(Stored data entries)

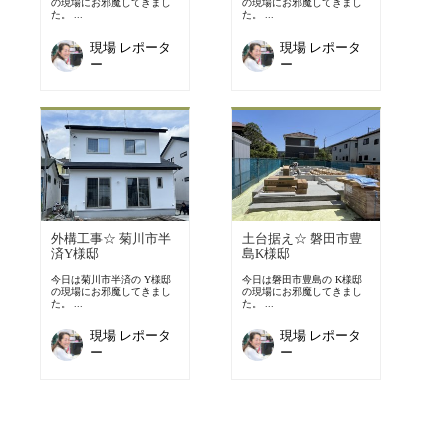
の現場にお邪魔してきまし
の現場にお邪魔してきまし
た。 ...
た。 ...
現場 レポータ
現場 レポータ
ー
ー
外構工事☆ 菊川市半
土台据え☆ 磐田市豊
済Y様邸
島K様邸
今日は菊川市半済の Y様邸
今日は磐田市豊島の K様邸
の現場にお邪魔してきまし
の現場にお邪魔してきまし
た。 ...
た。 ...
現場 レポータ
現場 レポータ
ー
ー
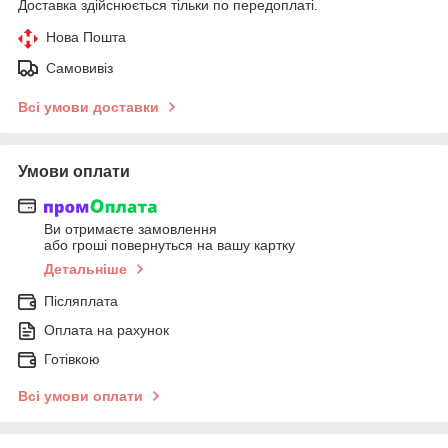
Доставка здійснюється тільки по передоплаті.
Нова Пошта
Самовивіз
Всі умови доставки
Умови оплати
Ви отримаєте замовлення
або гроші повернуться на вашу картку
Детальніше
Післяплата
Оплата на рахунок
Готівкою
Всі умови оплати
---
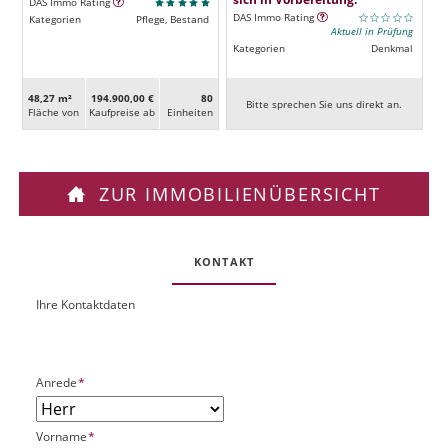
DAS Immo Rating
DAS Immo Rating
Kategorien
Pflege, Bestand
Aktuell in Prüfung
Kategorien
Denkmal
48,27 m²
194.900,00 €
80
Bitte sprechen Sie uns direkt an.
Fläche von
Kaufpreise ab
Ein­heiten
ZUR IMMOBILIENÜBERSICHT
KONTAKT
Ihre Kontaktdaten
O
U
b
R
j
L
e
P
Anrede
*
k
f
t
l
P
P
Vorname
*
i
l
--
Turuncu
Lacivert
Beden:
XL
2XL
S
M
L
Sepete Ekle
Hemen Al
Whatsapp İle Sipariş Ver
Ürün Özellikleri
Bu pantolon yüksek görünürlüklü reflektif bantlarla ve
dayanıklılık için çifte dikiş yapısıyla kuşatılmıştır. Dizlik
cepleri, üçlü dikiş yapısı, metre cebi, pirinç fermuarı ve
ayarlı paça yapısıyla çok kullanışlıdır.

WHAT YOU NEED TO DO –
Copy the lines of the material word for word, starting with the line that contains "Доставка здійснюється тільки по передоплаті." and going on through the line that contains "Всі умови оплати".

OUTPUT OF THE TASK –
Доставка здійснюється тільки по передоплаті.
Нова Пошта
Самовивіз
Всі умови доставки
Умови оплати
Ви отримаєте замовлення
або гроші повернуться на вашу картку
Детальніше
Післяплата
Оплата на рахунок
Готівкою
Всі умови оплати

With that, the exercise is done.